> **TASK DIRECTIONS**
Using the data below, output a verbatim copy of the lines between the one holding "chewing. If you" and the one holding "interviews, to obtain multiple and varied", inclusive, without any pictures.

> **DATA**

----------

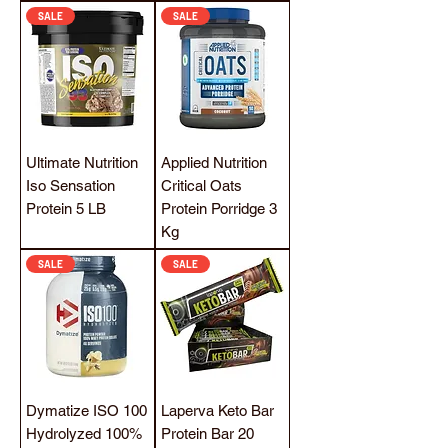
SALE
SALE
Ultimate Nutrition
Applied Nutrition
Iso Sensation
Critical Oats
Protein 5 LB
Protein Porridge 3
Kg
SALE
SALE
Dymatize ISO 100
Laperva Keto Bar
Hydrolyzed 100%
Protein Bar 20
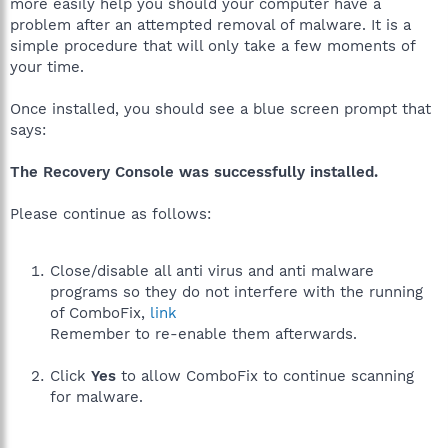
more easily help you should your computer have a
problem after an attempted removal of malware. It is a
simple procedure that will only take a few moments of
your time.
Once installed, you should see a blue screen prompt that
says:
The Recovery Console was successfully installed.
Please continue as follows:
Close/disable all anti virus and anti malware
programs so they do not interfere with the running
of ComboFix,
link
Remember to re-enable them afterwards.
Click
Yes
to allow ComboFix to continue scanning
for malware.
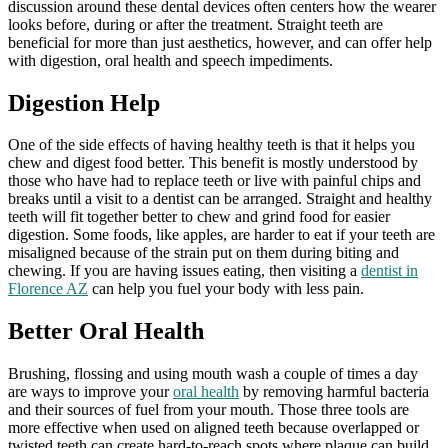
discussion around these dental devices often centers how the wearer
looks before, during or after the treatment. Straight teeth are
beneficial for more than just aesthetics, however, and can offer help
with digestion, oral health and speech impediments.
Digestion Help
One of the side effects of having healthy teeth is that it helps you
chew and digest food better. This benefit is mostly understood by
those who have had to replace teeth or live with painful chips and
breaks until a visit to a dentist can be arranged. Straight and healthy
teeth will fit together better to chew and grind food for easier
digestion. Some foods, like apples, are harder to eat if your teeth are
misaligned because of the strain put on them during biting and
chewing. If you are having issues eating, then visiting a
dentist in
Florence AZ
can help you fuel your body with less pain.
Better Oral Health
Brushing, flossing and using mouth wash a couple of times a day
are ways to improve your
oral health
by removing harmful bacteria
and their sources of fuel from your mouth. Those three tools are
more effective when used on aligned teeth because overlapped or
twisted teeth can create hard-to-reach spots where plaque can build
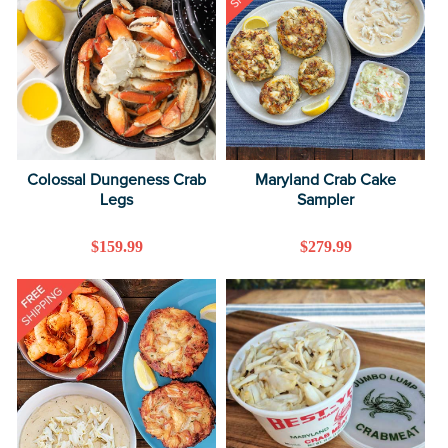
Colossal Dungeness Crab
Maryland Crab Cake
Legs
Sampler
Regular
$159.99
Regular
$279.99
price
price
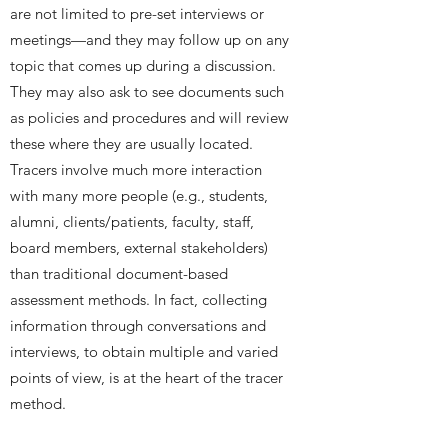
are not limited to pre-set interviews or
meetings—and they may follow up on any
topic that comes up during a discussion.
They may also ask to see documents such
as policies and procedures and will review
these where they are usually located.
Tracers involve much more interaction
with many more people (e.g., students,
alumni, clients/patients, faculty, staff,
board members, external stakeholders)
than traditional document-based
assessment methods. In fact, collecting
information through conversations and
interviews, to obtain multiple and varied
points of view, is at the heart of the tracer
method.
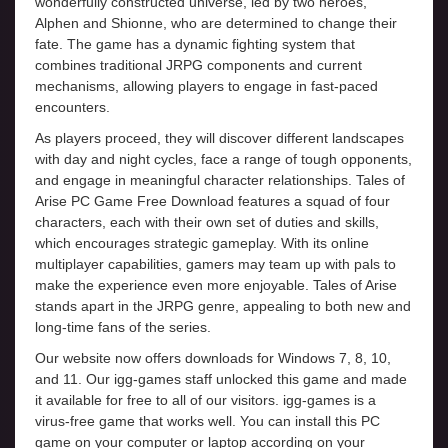
wonderfully constructed universe, led by two heroes,
Alphen and Shionne, who are determined to change their
fate. The game has a dynamic fighting system that
combines traditional JRPG components and current
mechanisms, allowing players to engage in fast-paced
encounters.
As players proceed, they will discover different landscapes
with day and night cycles, face a range of tough opponents,
and engage in meaningful character relationships. Tales of
Arise PC Game Free Download features a squad of four
characters, each with their own set of duties and skills,
which encourages strategic gameplay. With its online
multiplayer capabilities, gamers may team up with pals to
make the experience even more enjoyable. Tales of Arise
stands apart in the JRPG genre, appealing to both new and
long-time fans of the series.
Our website now offers downloads for Windows 7, 8, 10,
and 11. Our igg-games staff unlocked this game and made
it available for free to all of our visitors. igg-games is a
virus-free game that works well. You can install this PC
game on your computer or laptop according on your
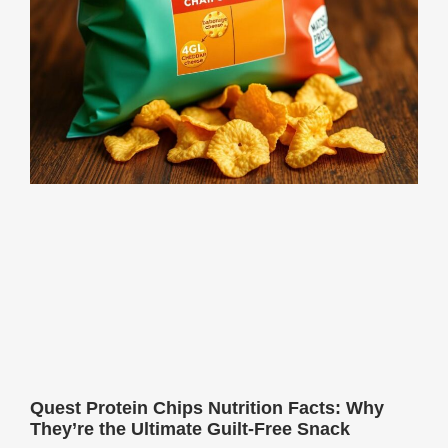
Quest Protein Chips Nutrition Facts: Why
They’re the Ultimate Guilt-Free Snack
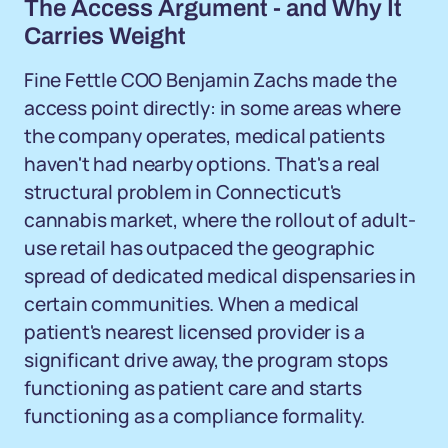
The Access Argument - and Why It
Carries Weight
Fine Fettle COO Benjamin Zachs made the
access point directly: in some areas where
the company operates, medical patients
haven't had nearby options. That's a real
structural problem in Connecticut's
cannabis market, where the rollout of adult-
use retail has outpaced the geographic
spread of dedicated medical dispensaries in
certain communities. When a medical
patient's nearest licensed provider is a
significant drive away, the program stops
functioning as patient care and starts
functioning as a compliance formality.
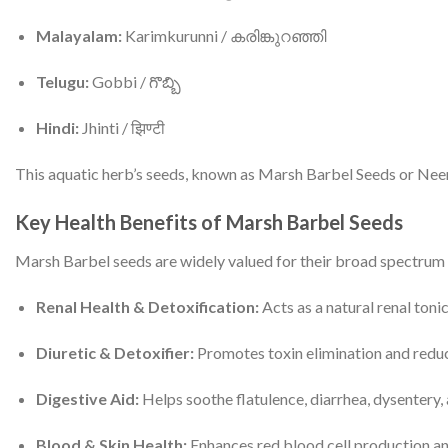
Malayalam:
Karimkurunni / കരിങ്കുറഞ്ഞി
Telugu:
Gobbi / గొబ్బి
Hindi:
Jhinti / झिण्टी
This aquatic herb’s seeds, known as Marsh Barbel Seeds or Neermu
Key Health Benefits of Marsh Barbel Seeds
Marsh Barbel seeds are widely valued for their broad spectrum 
Renal Health & Detoxification:
Acts as a natural renal toni
Diuretic & Detoxifier:
Promotes toxin elimination and reduce
Digestive Aid:
Helps soothe flatulence, diarrhea, dysentery, 
Blood & Skin Health:
Enhances red blood cell production and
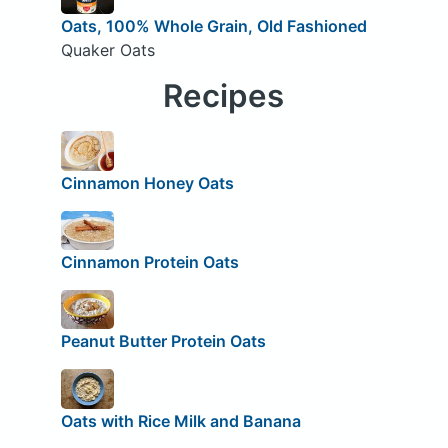
Oats, 100% Whole Grain, Old Fashioned
Quaker Oats
Recipes
Cinnamon Honey Oats
Cinnamon Protein Oats
Peanut Butter Protein Oats
Oats with Rice Milk and Banana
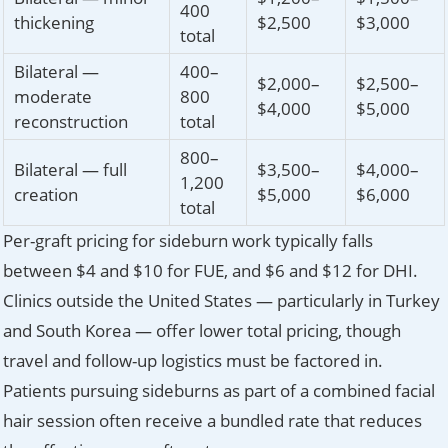
400
thickening
$2,500
$3,000
total
Bilateral —
400–
$2,000–
$2,500–
moderate
800
$4,000
$5,000
reconstruction
total
800–
Bilateral — full
$3,500–
$4,000–
1,200
creation
$5,000
$6,000
total
Per-graft pricing for sideburn work typically falls
between $4 and $10 for FUE, and $6 and $12 for DHI.
Clinics outside the United States — particularly in Turkey
and South Korea — offer lower total pricing, though
travel and follow-up logistics must be factored in.
Patients pursuing sideburns as part of a combined facial
hair session often receive a bundled rate that reduces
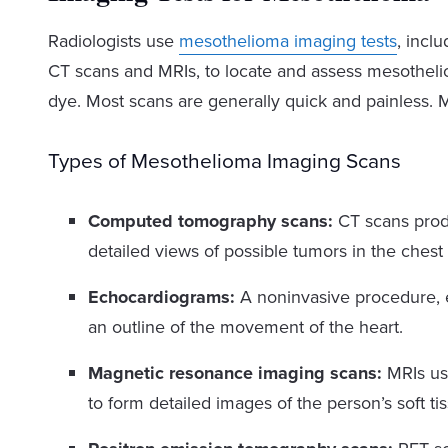
Radiologists use
mesothelioma imaging tests
, incl
CT scans and MRIs, to locate and assess mesothel
dye. Most scans are generally quick and painless. 
Types of Mesothelioma Imaging Scans
Computed tomography scans:
CT scans produ
detailed views of possible tumors in the ches
Echocardiograms:
A noninvasive procedure, 
an outline of the movement of the heart.
Magnetic resonance imaging scans:
MRIs use
to form detailed images of the person’s soft ti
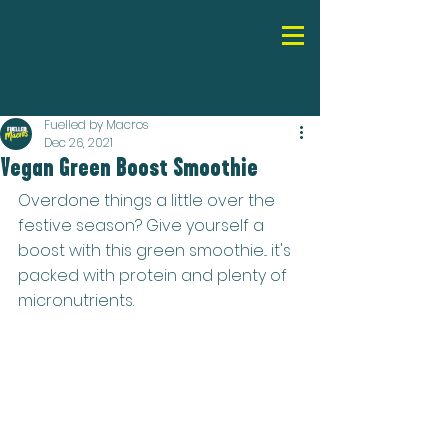
Fuelled by Macros
Dec 26, 2021
Vegan Green Boost Smoothie
Overdone things a little over the 
festive season? Give yourself a 
boost with this green smoothie... it's 
packed with protein and plenty of 
micronutrients.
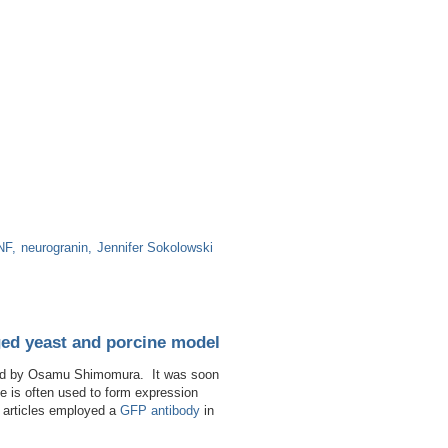
NF
neurogranin
Jennifer Sokolowski
ged yeast and porcine model
vered by Osamu Shimomura. It was soon
e is often used to form expression
ng articles employed a
GFP antibody
in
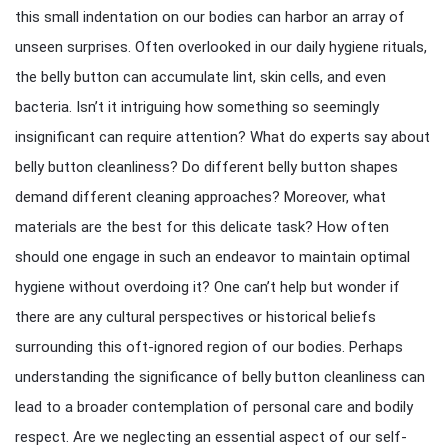
this small indentation on our bodies can harbor an array of
unseen surprises. Often overlooked in our daily hygiene rituals,
the belly button can accumulate lint, skin cells, and even
bacteria. Isn’t it intriguing how something so seemingly
insignificant can require attention? What do experts say about
belly button cleanliness? Do different belly button shapes
demand different cleaning approaches? Moreover, what
materials are the best for this delicate task? How often
should one engage in such an endeavor to maintain optimal
hygiene without overdoing it? One can’t help but wonder if
there are any cultural perspectives or historical beliefs
surrounding this oft-ignored region of our bodies. Perhaps
understanding the significance of belly button cleanliness can
lead to a broader contemplation of personal care and bodily
respect. Are we neglecting an essential aspect of our self-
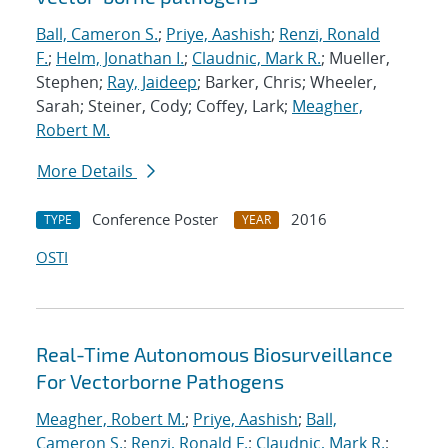
Ball, Cameron S.
;
Priye, Aashish
;
Renzi, Ronald
F.
;
Helm, Jonathan I.
;
Claudnic, Mark R.
; Mueller,
Stephen;
Ray, Jaideep
; Barker, Chris; Wheeler,
Sarah; Steiner, Cody; Coffey, Lark;
Meagher,
Robert M.
More Details
Conference Poster
2016
TYPE
YEAR
OSTI
Real-Time Autonomous Biosurveillance
For Vectorborne Pathogens
Meagher, Robert M.
;
Priye, Aashish
;
Ball,
Cameron S.
;
Renzi, Ronald F.
;
Claudnic, Mark R.
;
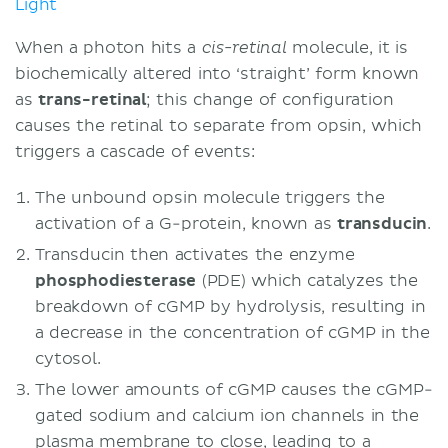
Light
When a photon hits a
molecule, it is
cis-retinal
biochemically altered into ‘straight’ form known
as
trans-retinal
; this change of configuration
causes the retinal to separate from opsin, which
triggers a cascade of events:
The unbound opsin molecule triggers the
activation of a G-protein, known as
transducin
.
Transducin then activates the enzyme
phosphodiesterase
(PDE) which catalyzes the
breakdown of cGMP by hydrolysis, resulting in
a decrease in the concentration of cGMP in the
cytosol.
The lower amounts of cGMP causes the cGMP-
gated sodium and calcium ion channels in the
plasma membrane to close, leading to a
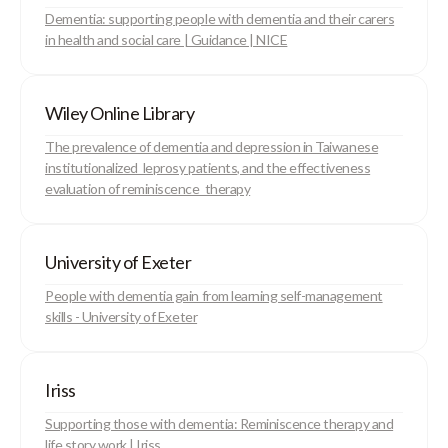
Dementia: supporting people with dementia and their carers
in health and social care | Guidance | NICE
Wiley Online Library
The prevalence of dementia and depression in Taiwanese
institutionalized leprosy patients, and the effectiveness
evaluation of reminiscence therapy
University of Exeter
People with dementia gain from learning self-management
skills - University of Exeter
Iriss
Supporting those with dementia: Reminiscence therapy and
life story work | Iriss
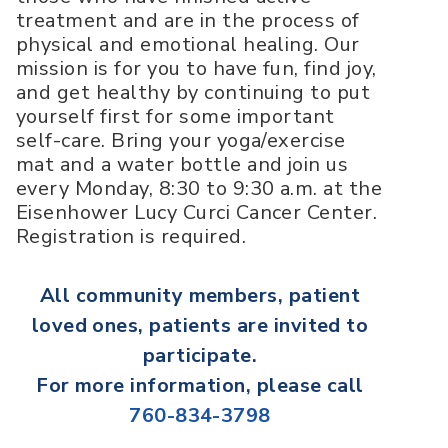
treatment and are in the process of
physical and emotional healing. Our
mission is for you to have fun, find joy,
and get healthy by continuing to put
yourself first for some important
self-care. Bring your yoga/exercise
mat and a water bottle and join us
every Monday, 8:30 to 9:30 a.m. at the
Eisenhower Lucy Curci Cancer Center.
Registration is required.
All
community members, patient
loved ones, patients
are invited to
participate.
For more information, please call
760-834-3798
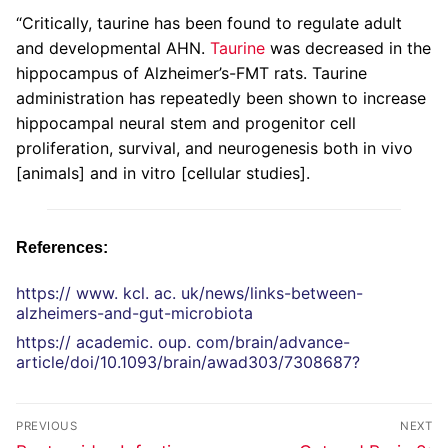
“Critically, taurine has been found to regulate adult
and developmental AHN.
Taurine
was decreased in the
hippocampus of Alzheimer’s-FMT rats. Taurine
administration has repeatedly been shown to increase
hippocampal neural stem and progenitor cell
proliferation, survival, and neurogenesis both in vivo
[animals] and in vitro [cellular studies].
References:
https:// www. kcl. ac. uk/news/links-between-
alzheimers-and-gut-microbiota
https:// academic. oup. com/brain/advance-
article/doi/10.1093/brain/awad303/7308687?
PREVIOUS
NEXT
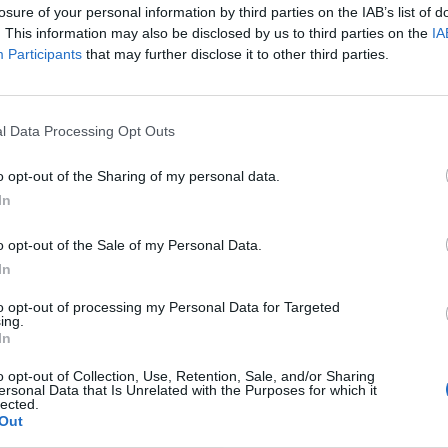
he Bank unveiled the gloomy picture.
losure of your personal information by third parties on the IAB’s list of
. This information may also be disclosed by us to third parties on the
IA
Participants
that may further disclose it to other third parties.
 increase borrowing to go for growth with tax cuts
 for longer, making everyone poorer”.
l Data Processing Opt Outs
st “underlines the need for the bold economic plan”,
n under control before enacting major tax cuts.
o opt-out of the Sharing of my personal data.
In
o opt-out of the Sale of my Personal Data.
Council looks to ban standing at pubs in
In
Soho and West End
to opt-out of processing my Personal Data for Targeted
Patients refusing to be treated by non-white
ing.
In
NHS staff amid ‘noticeable’ rise in racism
o opt-out of Collection, Use, Retention, Sale, and/or Sharing
ersonal Data that Is Unrelated with the Purposes for which it
lected.
Out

----------

> **FINISHED EXERCISE**
chewing. If you are having issues eating, then visiting a
dentist in
Florence AZ
can help you fuel your body with less pain.
Better Oral Health
Brushing, flossing and using mouth wash a couple of times a day
are ways to improve your
oral health
by removing harmful bacteria
and their sources of fuel from your mouth. Those three tools are
more effective when used on aligned teeth because overlapped or
twisted teeth can create hard-to-reach spots where plaque can build
Colossal Dungeness Crab
Maryland Crab Cake
Legs
Sampler
Regular
$159.99
Regular
$279.99
price
price
are not limited to pre-set interviews or
meetings—and they may follow up on any
topic that comes up during a discussion.
They may also ask to see documents such
as policies and procedures and will review
these where they are usually located.
Tracers involve much more interaction
with many more people (e.g., students,
alumni, clients/patients, faculty, staff,
board members, external stakeholders)
than traditional document-based
assessment methods. In fact, collecting
information through conversations and
interviews, to obtain multiple and varied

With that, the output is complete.